Crianças, Crianças...

Adoro crianças. De todas as formas, tamanhos e feitios. E a grande maioria delas parece ver em mim o “vô feio e simpático” que gosta delas. Difícil, muito difícil mesmo, é uma criança não sorrir para mim ou rir quando brinco com elas.
Já ouvi muitas lindas gargalhadinhas infantis ao perguntar às mocinhas de quatro ou cinco anos se já são casadas, se já estão namorando, ou onde estão os maridos delas. É um dos mais belos sons para meus ouvidos a cristalina gargalhada infantil.
Já deixei um jovem pai muito enciumado ao olhar para sua filhinha de quarenta e cinco dias, que ainda não havia dado um único sorriso em seu mês e meio de vida, abrir o maior sorrisão para mim. Sorrisão lindo e demorado. O pai ficou bravo de verdade. Procurei consolá-lo dizendo que ela havia rido de mim e não para mim. Ri muito com o ciúme do jovem pai.
Uma mãe me disse, muito orgulhosa, que sua menininha não ia com absolutamente ninguém a não ser com ela, o que lhe dava muita tranqüilidade. Eu abri os braços, a gatinha pulou neles e me deu vários beijos que eu ainda não solicitara. A mãe ficou sem saber se ria, se estava passando por mentirosa, ou se eu possuía algum poder mágico sobre crianças. Talvez eu tenha: o amor por elas.
O pai de duas gêmeas de três anos não podia entrar na USP sem que as filhas o obrigassem a levá-las à minha lanchonete. As duas gatinhas, morenas claras e lindas, absolutamente iguais, disputavam minha atenção e me enchiam de carinhos. Sem aceitar absolutamente nada que eu lhes oferecesse de balas, bombons ou sorvetes. Só queriam mesmo era ver o tiozão aqui.

Tarefas propostas:
1/ Liste as guloseimas que, segundo o trecho sobre crianças, o narrador oferecia às gêmeas.
2/ Troque "Q0" por "qBase" em todas as linhas de dados, sem alterar mais nada, e reescreva-as sem as imagens.

Dados do exercício:
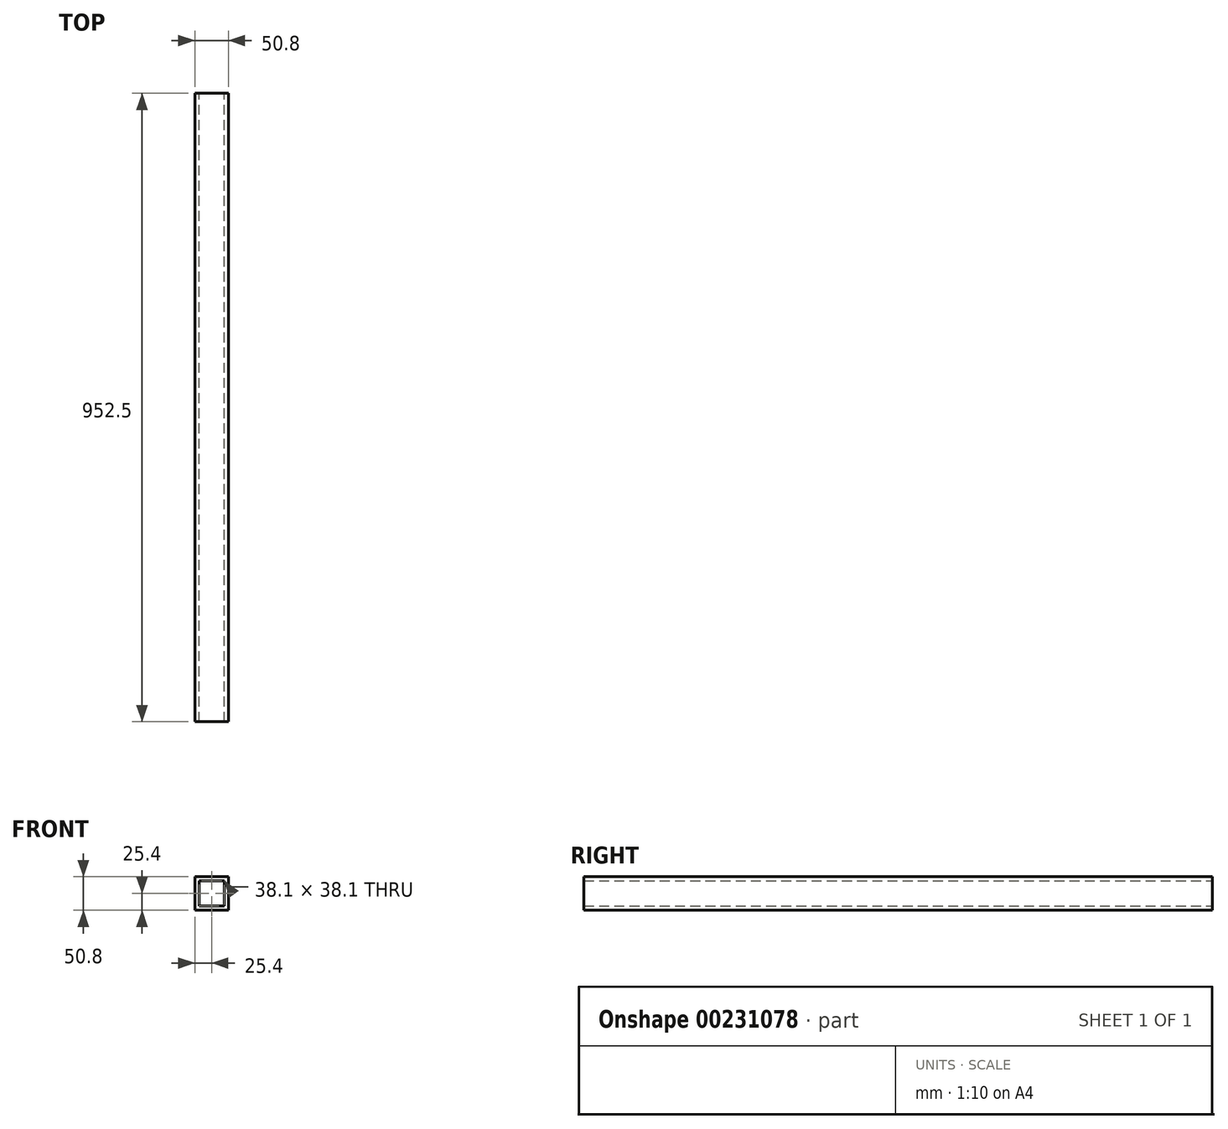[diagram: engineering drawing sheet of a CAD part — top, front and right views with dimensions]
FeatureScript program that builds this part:
annotation { "Feature Type Name" : "Feature", "Feature Type Description" : "" }
export const myFeature = defineFeature(function(context is Context, id is Id, definition is map)
    precondition{}
    {
        {
            var Q0;
            Q0=qCreatedBy(makeId("Front.planeOp"),FACE);
            var sketch = newSketch(context, id + "F0", { "sketchPlane" : qUnion([Q0])});
            skLineSegment(sketch, "E0.bottom", {"start": v(0, 0) * mm, "end": v(50.8, 0) * mm});
            skLineSegment(sketch, "E0.top", {"start": v(0, 50.8) * mm, "end": v(50.8, 50.8) * mm});
            skLineSegment(sketch, "E0.left", {"start": v(0, 0) * mm, "end": v(0, 50.8) * mm});
            skLineSegment(sketch, "E0.right", {"start": v(50.8, 0) * mm, "end": v(50.8, 50.8) * mm});
            skLineSegment(sketch, "E1.0", {"start": v(6.35, 44.45) * mm, "end": v(44.45, 44.45) * mm});
            skLineSegment(sketch, "E1.1", {"start": v(6.35, 6.35) * mm, "end": v(6.35, 44.45) * mm});
            skLineSegment(sketch, "E1.2", {"start": v(6.35, 6.35) * mm, "end": v(44.45, 6.35) * mm});
            skLineSegment(sketch, "E1.3", {"start": v(44.45, 6.35) * mm, "end": v(44.45, 44.45) * mm});
            skSolve(sketch);
        }
        {
            var Q0;
            Q0 = qSketchRegion(id + "F0", true);
            extrude(context, id + "F1", {"entities" : qUnion([Q0]), "depth" : 952.5 * mm});
        }
    });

Resultados do exercício:
1/ Balas, bombons e sorvetes.

2/
[diagram: engineering drawing sheet of a CAD part — top, front and right views with dimensions]
FeatureScript program that builds this part:
annotation { "Feature Type Name" : "Feature", "Feature Type Description" : "" }
export const myFeature = defineFeature(function(context is Context, id is Id, definition is map)
    precondition{}
    {
        {
            var qBase;
            qBase=qCreatedBy(makeId("Front.planeOp"),FACE);
            var sketch = newSketch(context, id + "F0", { "sketchPlane" : qUnion([qBase])});
            skLineSegment(sketch, "E0.bottom", {"start": v(0, 0) * mm, "end": v(50.8, 0) * mm});
            skLineSegment(sketch, "E0.top", {"start": v(0, 50.8) * mm, "end": v(50.8, 50.8) * mm});
            skLineSegment(sketch, "E0.left", {"start": v(0, 0) * mm, "end": v(0, 50.8) * mm});
            skLineSegment(sketch, "E0.right", {"start": v(50.8, 0) * mm, "end": v(50.8, 50.8) * mm});
            skLineSegment(sketch, "E1.0", {"start": v(6.35, 44.45) * mm, "end": v(44.45, 44.45) * mm});
            skLineSegment(sketch, "E1.1", {"start": v(6.35, 6.35) * mm, "end": v(6.35, 44.45) * mm});
            skLineSegment(sketch, "E1.2", {"start": v(6.35, 6.35) * mm, "end": v(44.45, 6.35) * mm});
            skLineSegment(sketch, "E1.3", {"start": v(44.45, 6.35) * mm, "end": v(44.45, 44.45) * mm});
            skSolve(sketch);
        }
        {
            var qBase;
            qBase = qSketchRegion(id + "F0", true);
            extrude(context, id + "F1", {"entities" : qUnion([qBase]), "depth" : 952.5 * mm});
        }
    });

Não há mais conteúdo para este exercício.